Although our sample size for the comparison of medians gave an unachievable sample size (174,432 before allowing for dropouts), this does not mean that analysis with medians in other contexts is unfeasible. Researchers wishing to use medians could explore the non-parametric ANCOVA models with simulation studies, not only to estimate sample size but also to test the suitability of the ANCOVA models for the kind of data they are likely to obtain. This is beyond the scope of this paper, but it could be a subject for further research.

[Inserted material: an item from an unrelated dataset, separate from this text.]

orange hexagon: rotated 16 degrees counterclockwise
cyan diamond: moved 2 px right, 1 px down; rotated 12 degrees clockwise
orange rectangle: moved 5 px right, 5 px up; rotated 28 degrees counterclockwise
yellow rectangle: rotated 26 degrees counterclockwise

We show, in a fairly typical population of patients presenting to a regional hospital with non-disabling stroke and managed according to current UK guidelines with anti-hypertensives, statins, antiplatelet drugs and lifestyle advice, that WMH may decrease, stay the same and increase over the course of 1 year after stroke. Baseline MAP was inversely associated with WMH volume in multivariate analyses. This is counterintuitive, but it may have occurred if patients with higher initial MAP were diagnosed when presenting to the stroke clinic and were started on anti-hypertensive medication, or if they already had a diagnosis of hypertension but were not taking their prescribed anti-hypertensive medications and were motivated by their stroke to take their medications, leading to better blood pressure control, which may have contributed to reducing the development of WMH. In general, WMH are assumed only to increase in size, but the fact that they may decrease as shown here (in 35%) adds to the variation in follow-up volumes, thus inflating sample sizes, and indicates that they do not consist only of permanently damaged tissue. However, it would seem that WMHs are much more dynamic, at least in the year after mild stroke, than previously thought. Reasons for this dynamic WMH change, as well as the primary mechanisms underlying WMH, should be determined urgently.

Conclusions

Sample sizes for RCTs using WMH as an outcome can vary enormously according to measurement of WMH, adjustment for predictors, and method of analysis. Smaller sample sizes will be obtained in studies that use WMH volumes rather than Fazekas scores, but measuring volumes is resource-intensive. Dropout rates and scanner drift could impact results. Triallists undertaking studies using WMH as an outcome need to consider their study design and analysis plan carefully to maximise efficiency.